TISは2016年5月17日、モバイルアプリケーションに強みを持つタイのプロンプトナウに約60%出資し、連結子会社化したと発表した。出資額は非公開。現地の大手金融機関を顧客に持つ同社と組み、得意とする決済関連事業の海外展開に弾みをつけたい考えだ。

 タイの有力企業を傘下に置き、決済関連システムの需要を取り込む。プロンプトナウは2003年設立のITベンダーで、モバイル技術や決済関連技術を得意とする。タイの大手銀行であるカシコンバンクのモバイルバンキングアプリを手掛けるなど、多くの大手金融機関を顧客に抱えるのが強みだ。

 タイの決済市場は成長が見込まれる分野の一つだ。同国政府は2015年12月、「e-Payment構想(A National e-Payment Master Plan)」を採択し、国民共通IDを用いた決済手段の提供などを目指している。FinTechの追い風を受け、金融機関による新サービス開発への投資も盛んだ。

 プロンプトナウは、TISが2014年に資本・業務提携したタイのIT大手、エムフェックの子会社だった。

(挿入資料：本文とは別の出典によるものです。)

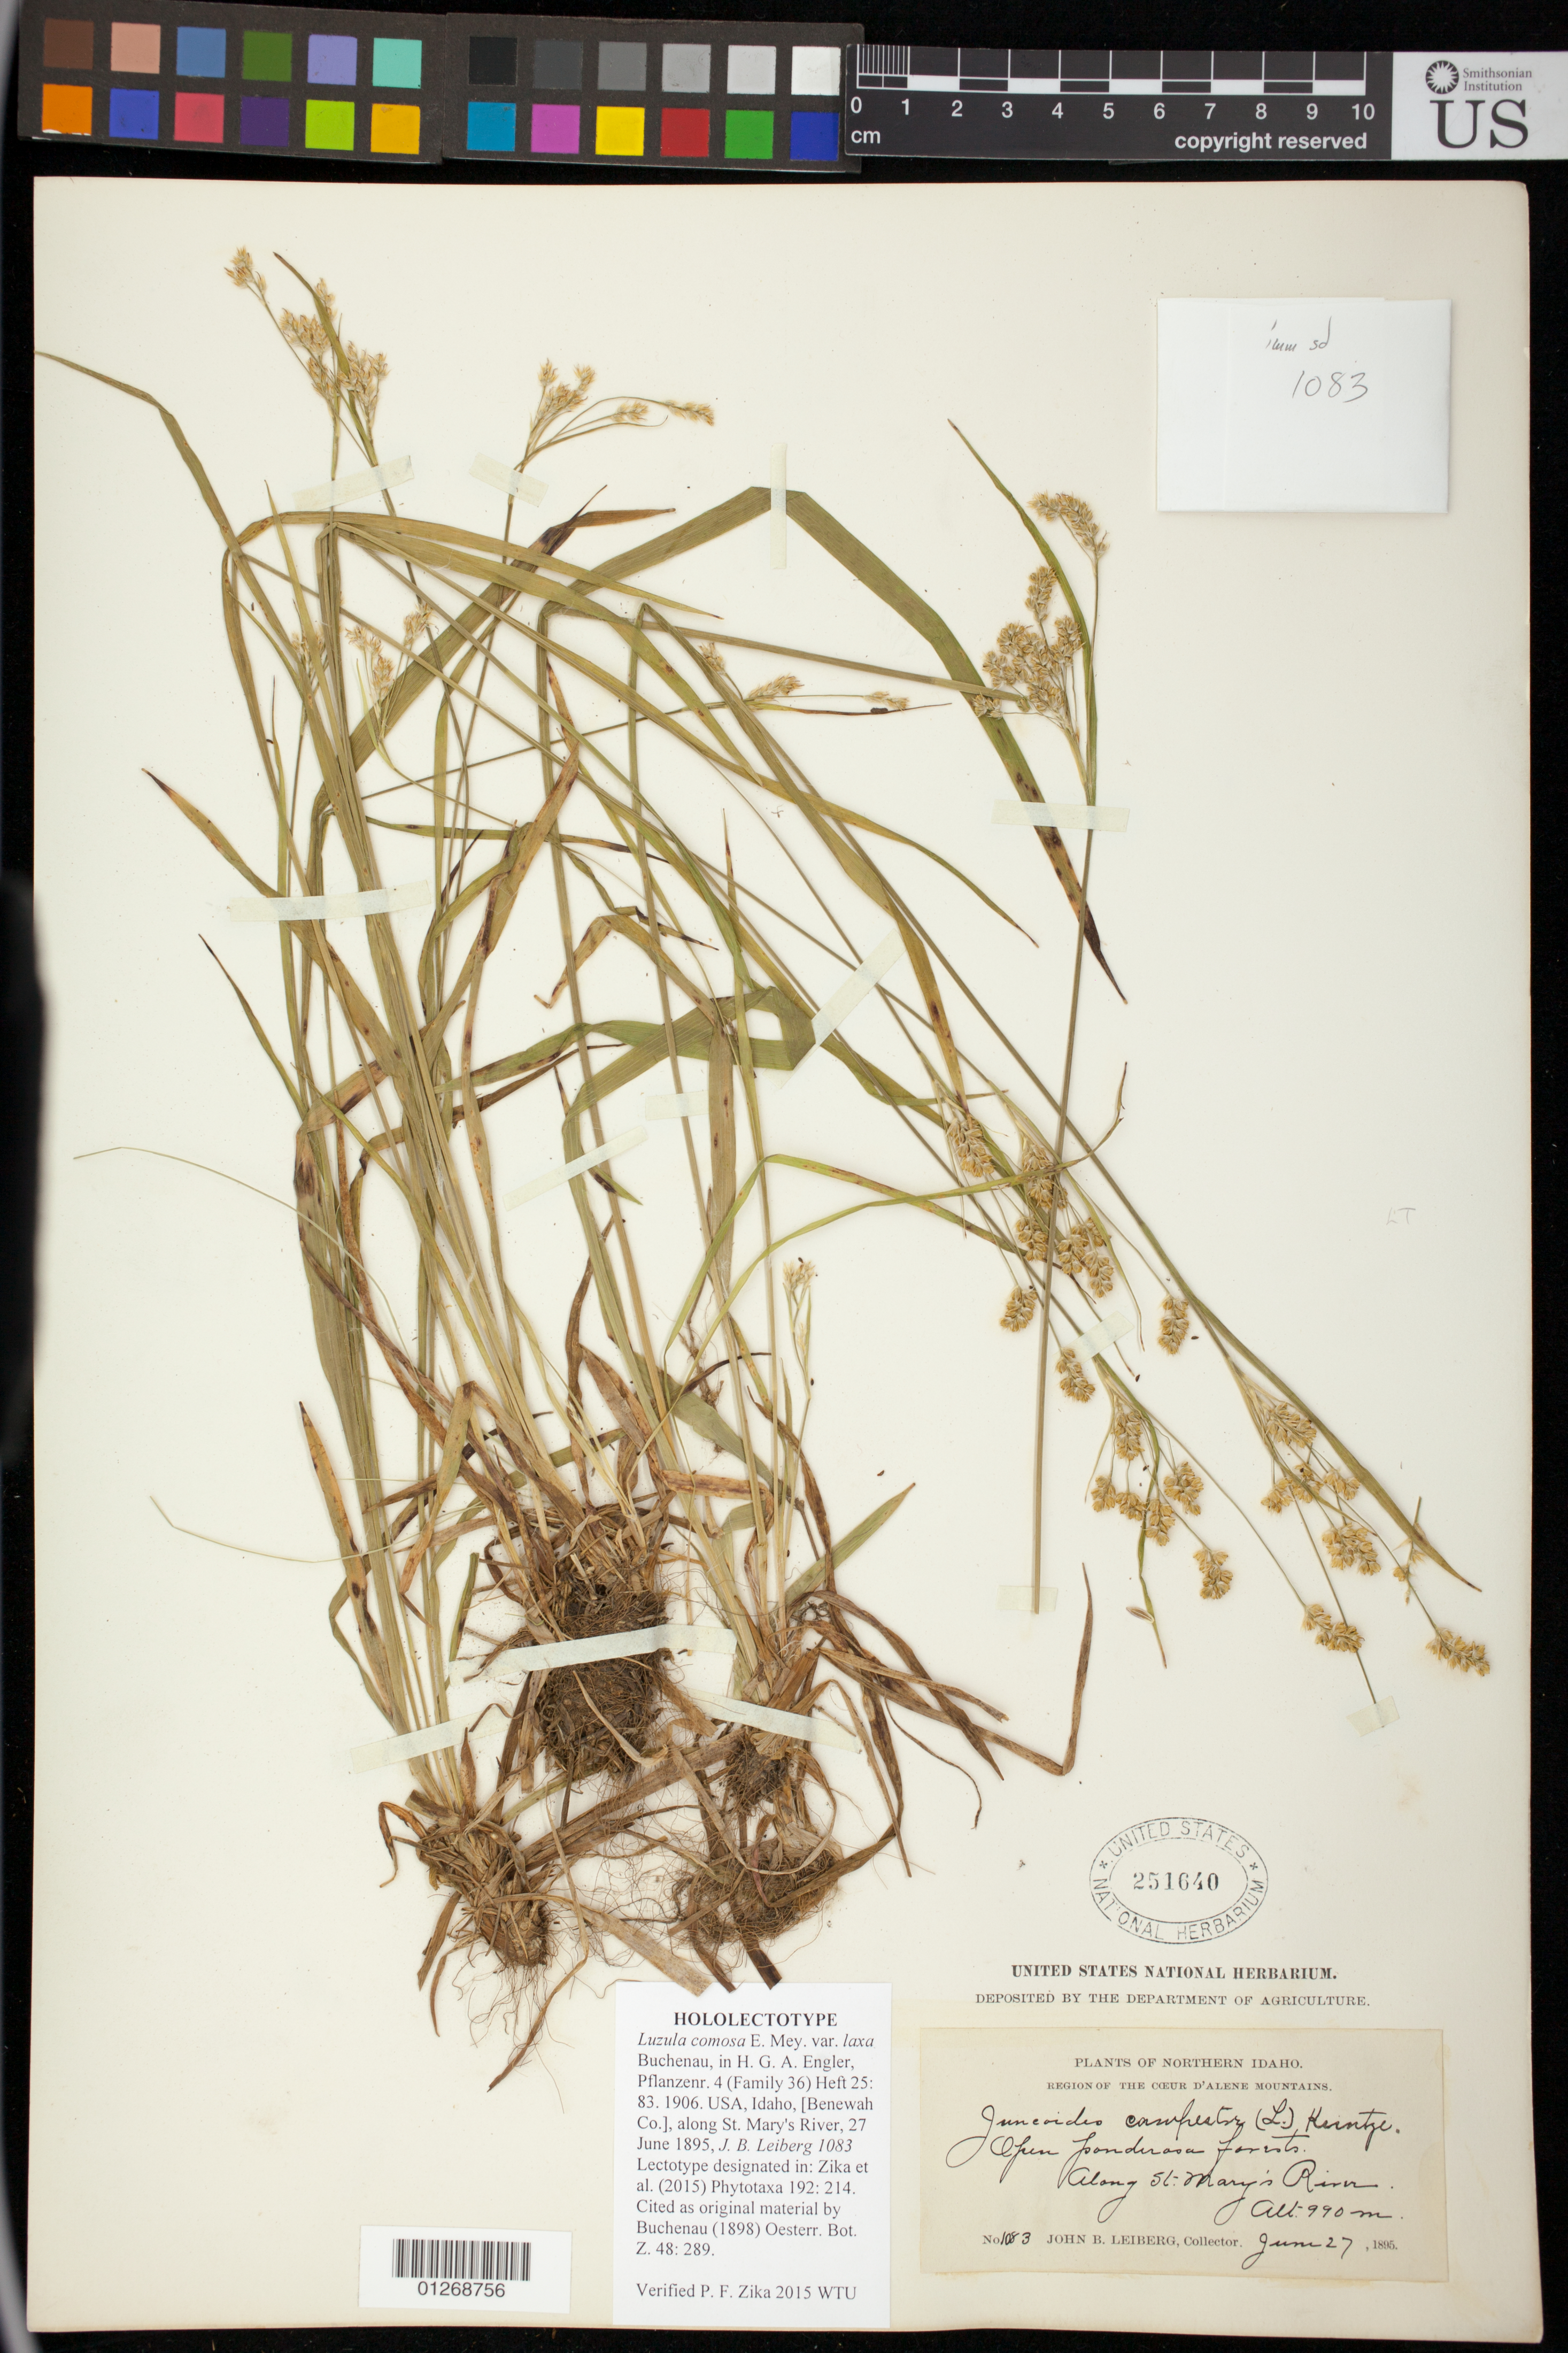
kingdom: Plantae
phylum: Tracheophyta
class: Liliopsida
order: Poales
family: Juncaceae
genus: Luzula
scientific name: Luzula comosa var. laxa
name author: Buchenau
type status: Lectotype; Isosyntype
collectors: J. Leiberg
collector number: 1083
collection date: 1895-06-27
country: United States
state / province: Idaho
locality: Northern Idaho; region of the Coeur d'Alene Mountains. Along St. Mary's River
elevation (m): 990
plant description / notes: No collections cited in protologue; for discussion of typification see Zika 2015, Phytotaxa 192(4): 217.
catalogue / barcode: US 251640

同社との協業検討の中でTISはプロンプトナウが持つ決済関連ソリューションに目を付け、今回の連結子会社化に踏み切った。

 TISは2014年に決済ソリューション群「PAYCIERGE」を発表、5年で200億円規模の事業とすることを掲げるなど、決済関連事業を重点領域に据える。2016年2月には米i2cとグローバルでの決済サービス提供で業務提携するなど、海外での事業強化も図っている。